The anti-Iranian slogans also reflected attitudes expressed by Ayatollah Ali Husseini Sistani, one of Shiite Islam’s foremost scholars and spiritual leaders known as the “safety valve of Iraq,” who has sought to counter sectarianism, keep a distance to Iran, and steer Iraq towards a more cohesive society.
They also amounted to what journalist Ghaith Abdul-Ahad termed “anger towards a corrupt religious oligarchy.”
Ayatollah Sistani signalled his support for the protesters with the handing out of free food, water and drinks and the provision of toilet facilities to the protesters by the Imam Ali shrine in Najaf that is run by his representative.

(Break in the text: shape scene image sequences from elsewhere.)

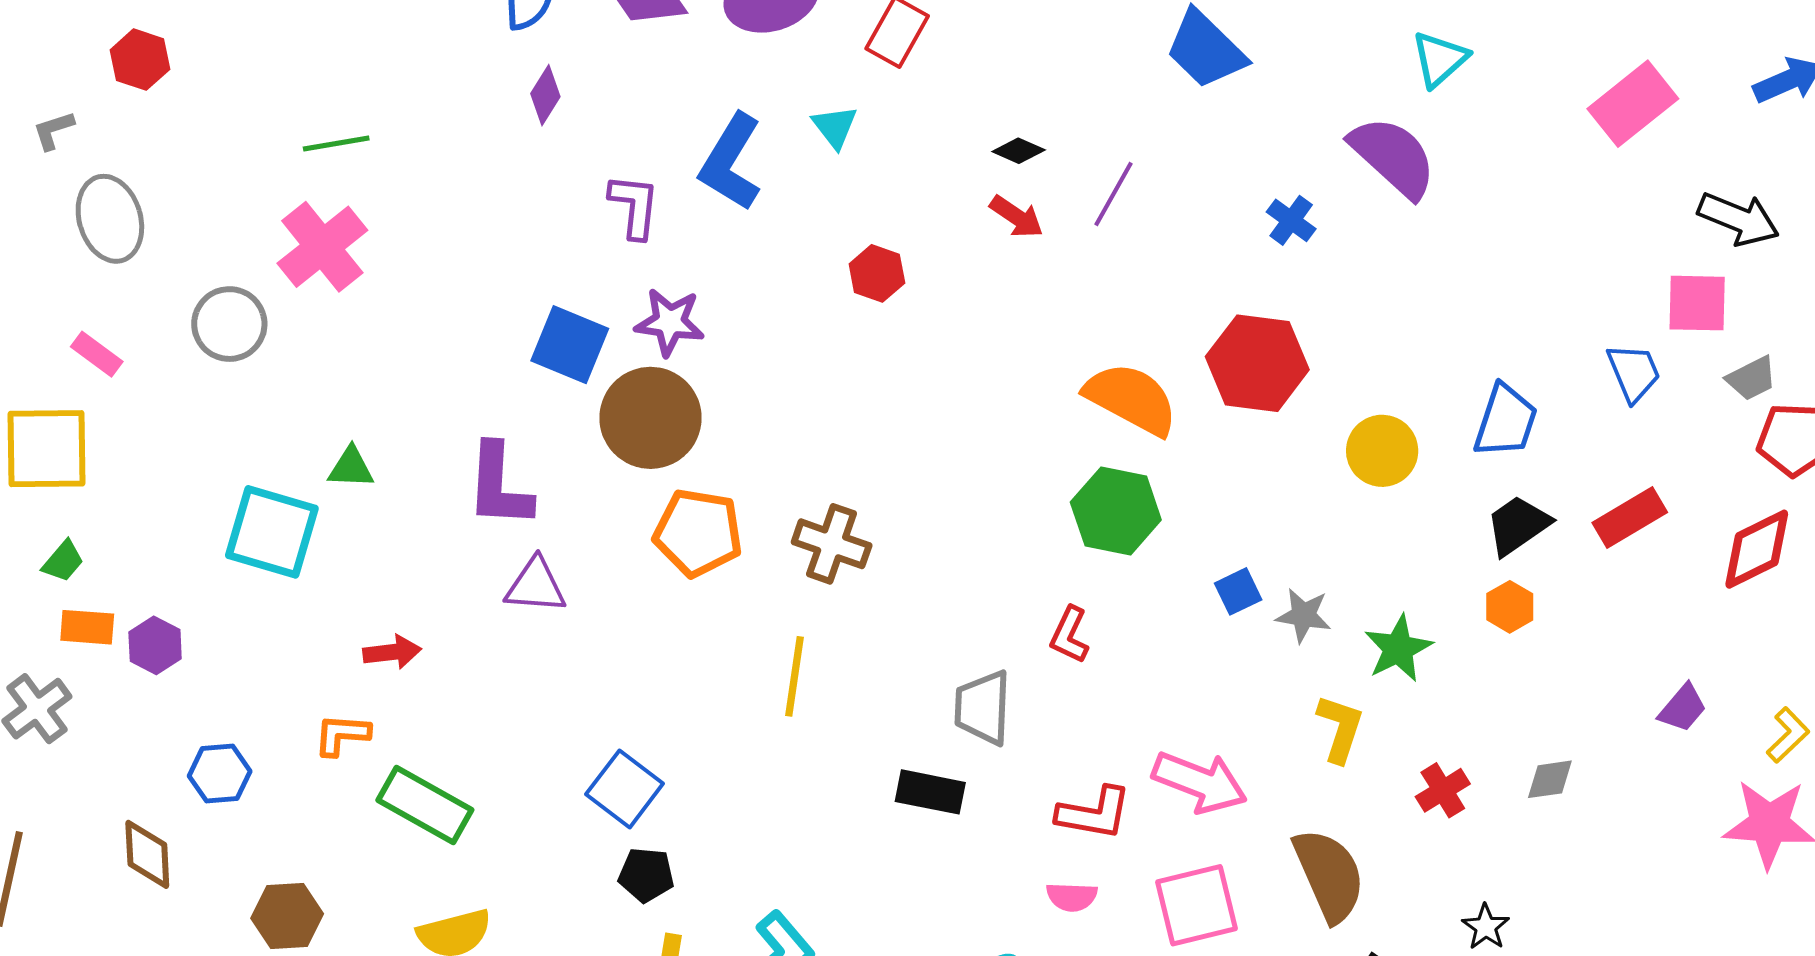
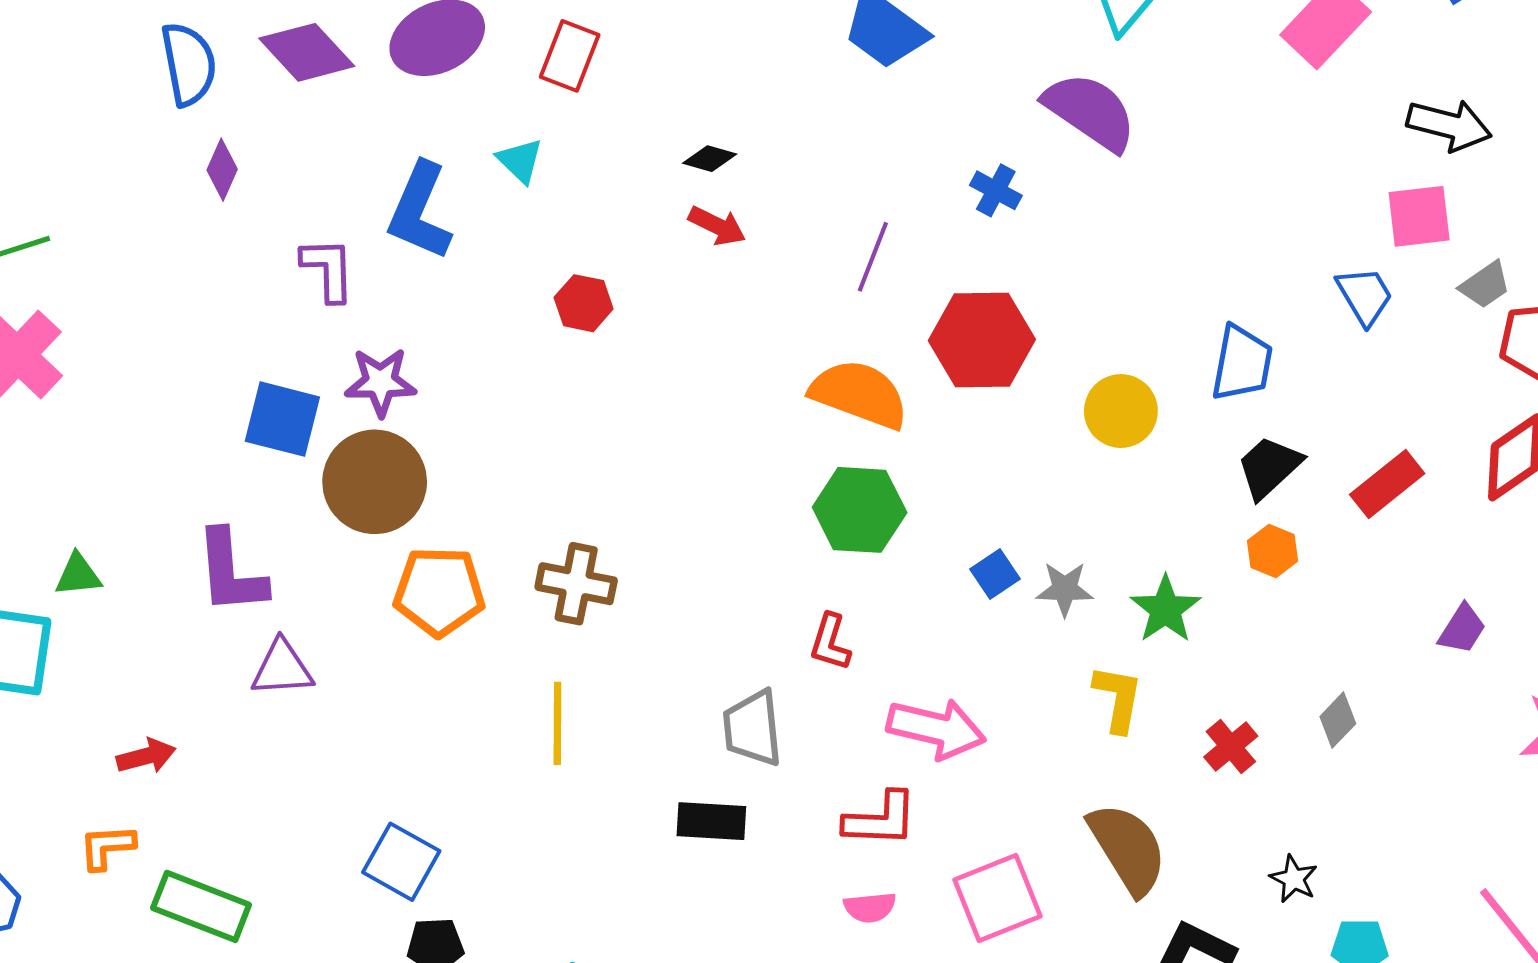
purple line: (1114, 194) -> (873, 257), moved
red rectangle: (1630, 518) -> (1387, 484), moved
gray diamond: (1550, 779) -> (1338, 720), turned -30
pink arrow: (1200, 782) -> (936, 729), moved

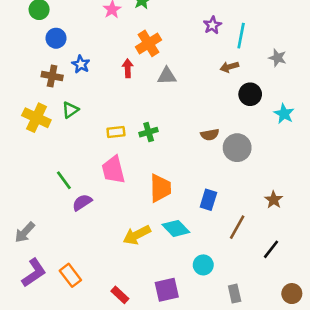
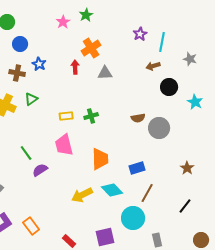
blue rectangle: (208, 200) -> (137, 168), turned 56
brown line: (237, 227) -> (147, 193), moved
cyan circle: (203, 265) -> (133, 218), size x1.5

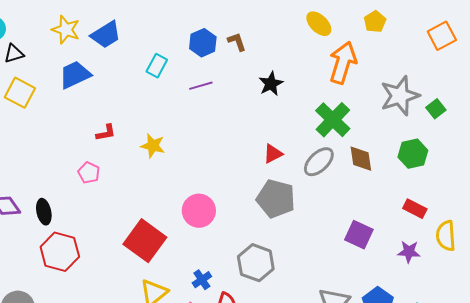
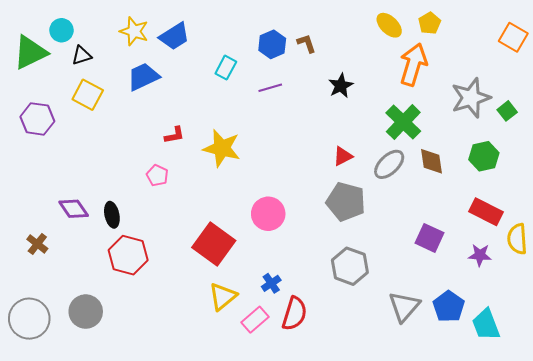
yellow pentagon: (375, 22) -> (429, 23), moved
orange square: (442, 36) -> (513, 37), turned -32
yellow star: (153, 146) -> (222, 148), size x1.5
red rectangle: (415, 209) -> (486, 212), size x1.4
gray hexagon: (256, 263) -> (350, 266), moved

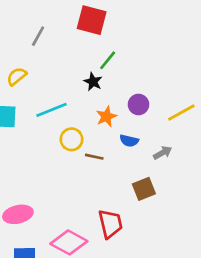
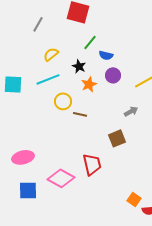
yellow semicircle: (17, 76) -> (51, 54), moved
black star: (93, 82) -> (79, 66), moved
blue semicircle: (129, 141) -> (106, 55), moved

The anger, like a rift in the power base of Hezbollah, the Iranian-backed Lebanese Shiite political movement and militia, and Amal, another Shiite group led by parliament speaker Nabih Berri, fits a trend evident not only in the broader Middle East, but also in countries like Russia where criticism of the Russian Orthodox Church is mounting because of its close association with the Kremlin.
A poll of Arab youth earlier this year showed that two thirds of those surveyed felt that religion played too large a role in their lives, up from 50% four years ago. Seventy-nine percent argued that religious institutions needed to be reformed while half said that religious values were holding the Arab world back.
To be sure, Iraqi denunciations of Iran were rooted in a history of Iraqi Shiite allegiance to the state evident in the fact that a majority of the Iraqi soldiers who died in the 1980s fighting an eight-year long war against Iran were Shiites, and long standing rivalry between Najaf, the Iraqi holy city that is home to Ayatollah Sistani, and Iran’s Qom.
It’s a history, despite the vicious sectarian violence in the years following the 2003 US-led invasion of Iraq, that contrasts starkly with the historical emphasis in Lebanon on sectarian identity that exploded in 1975 in a 15-year long civil war.
As a result, Lebanese protesters were more explicit in their rejection of a sectarian-based political system. Even supporters of Hezbollah transcended sectarian identities by ignoring a call by the group’s leader, Sheikh Hassan Nasrallah for an end to the protests.
“I’m financed by the embassy of Hela Hela Hela Ho-stan, who’s financing you?” said a demonstrator’s placard on Beirut’s Riad Solh Square, using a chant popular with the protesters.
Added protester Alaa, a Nasrallah supporter: “His priorities here are different from our priorities, we want to change the system, get ourselves a better life; in short we want a new life, while Hezbollah’s priorities are keeping the system and making sure they’re on good terms with their allies. For the first time ever, we are having a clear diversion in vision.”